**Requirement**.
Answer these questions from the text below on charcoal and fire histories.
1. What two phases does the study of soil and sedimentary charcoal generally involve?
2. What tool is used when soil charcoal is hand-picked or hand-sorted?
3. What three 2-dimensional measurements are named as examples?

**Document text**.
○ ○ ○ ○ ○ ○ ○
Several methods have been developed to reconstruct fire histories using charcoal preserved in soils and sediments. Although the study of soil and sedimentary charcoal is based on slightly different premises, both generally involve a two-phase process of extraction of charcoal fragments followed by analysis of the charcoal assemblages [8, 11, 19]. Conventional extraction techniques include: 1) preparation of petrographic thin sections of sediment [20, 21]; 2) recovery of charcoal together with pollen grains from sedimentary records using standard pollen extraction procedures [20, 22]; 3) dispersion (and occasionally bleaching or digestion) of soil or sediment followed by filtration through one or various nested sieves [23–26]; 4) density separation of sediments using heavy liquid with a specific gravity of 2.2 g/cm^3^ with optional bleaching [27]; 5) water flotation of soils [28]; 6) dry or wet sieving of soils [28, 29]; and 7) hand-picking or hand-sorting soil charcoal under binocular magnifying lens [28, 29]. The analysis of extracted charcoal may then proceed in a variety of ways to gather information on fire regimes, fuel types, and chronologies of fire occurrence. In addition to the taxonomic analysis of charcoal assemblages and radiocarbon dating of charcoal fragments, the most common approach to analyze charcoal in paleofire reconstructions is through quantification of the number of fragments and 2-dimensional morphological measurements, such as fragment area, length, and width [6, 7, 18, 19, 30, 31].
○ ○ ○ ○ ○ ○ ○
**Source information**.
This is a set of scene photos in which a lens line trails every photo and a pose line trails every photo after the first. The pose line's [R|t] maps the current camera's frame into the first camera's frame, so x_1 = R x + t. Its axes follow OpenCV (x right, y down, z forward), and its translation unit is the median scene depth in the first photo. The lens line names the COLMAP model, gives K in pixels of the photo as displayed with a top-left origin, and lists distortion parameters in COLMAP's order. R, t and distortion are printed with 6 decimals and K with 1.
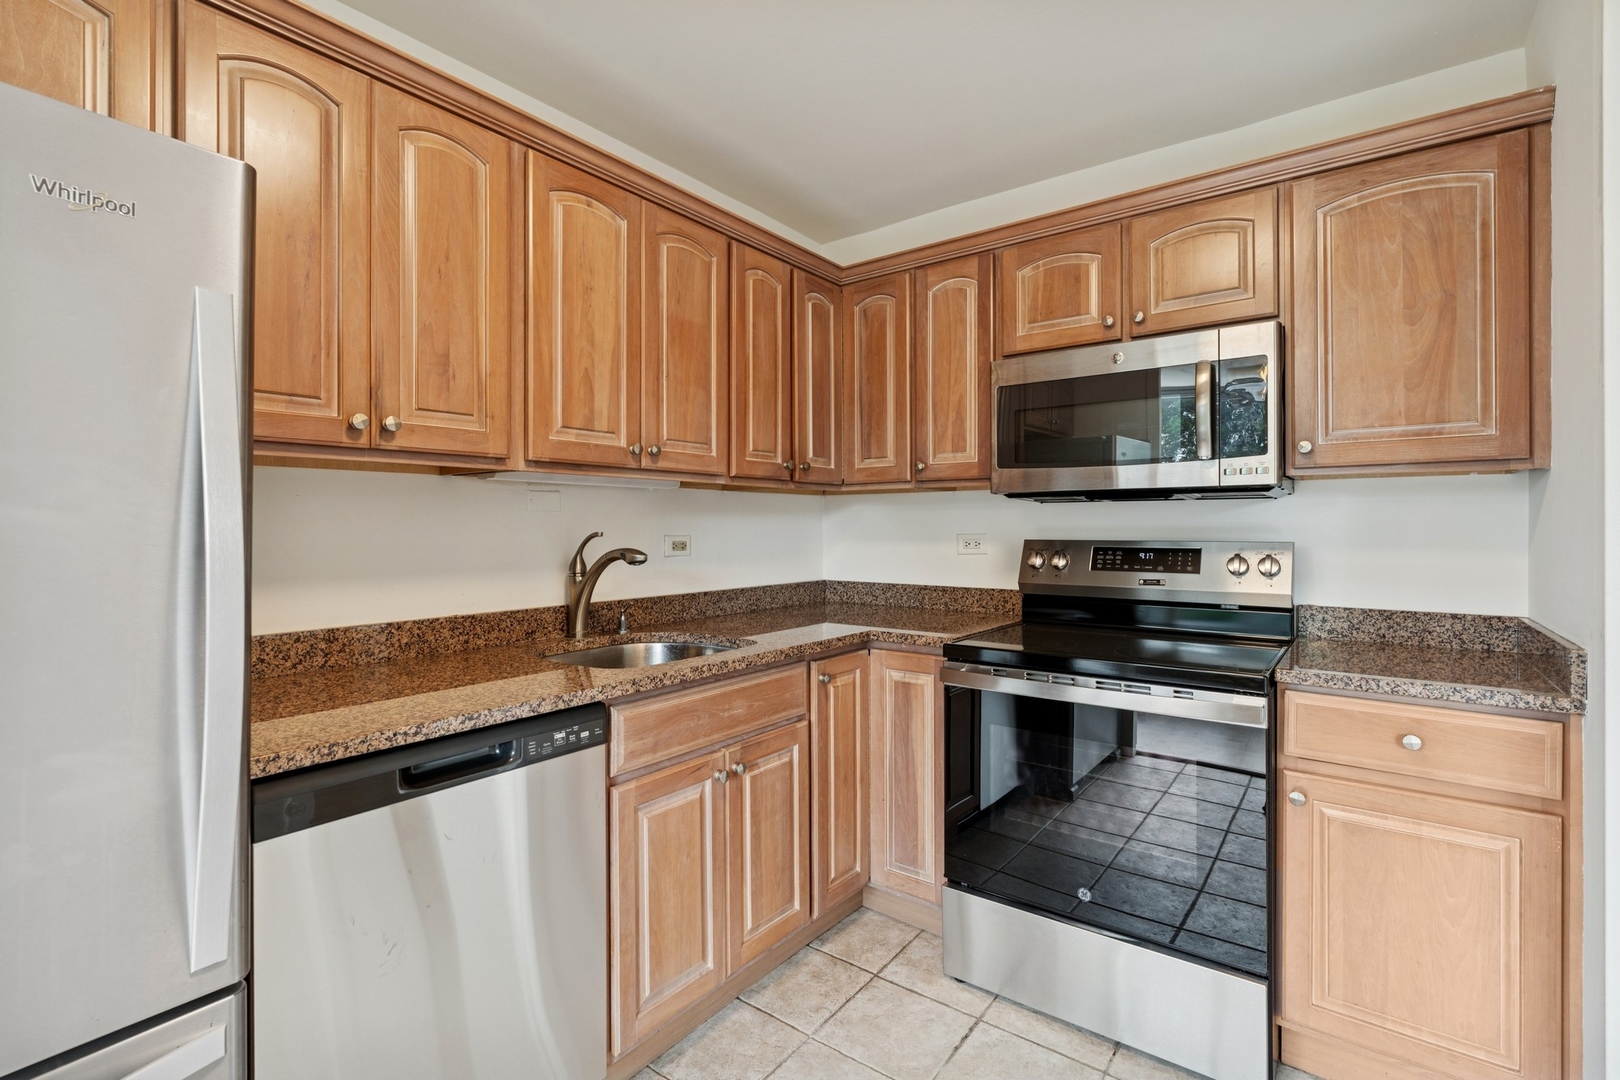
○ ○ ○ ○ ○ ○ ○
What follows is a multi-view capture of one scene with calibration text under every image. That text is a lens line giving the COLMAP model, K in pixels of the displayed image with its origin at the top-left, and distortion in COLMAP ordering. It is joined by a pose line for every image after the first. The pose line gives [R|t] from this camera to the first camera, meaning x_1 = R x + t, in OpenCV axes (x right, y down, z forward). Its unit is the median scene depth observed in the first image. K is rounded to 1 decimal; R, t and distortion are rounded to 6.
○ ○ ○ ○ ○ ○ ○
**The completed task**.
1. Extracting charcoal fragments, then analyzing the charcoal assemblages.
2. A binocular magnifying lens.
3. Fragment area, length, and width.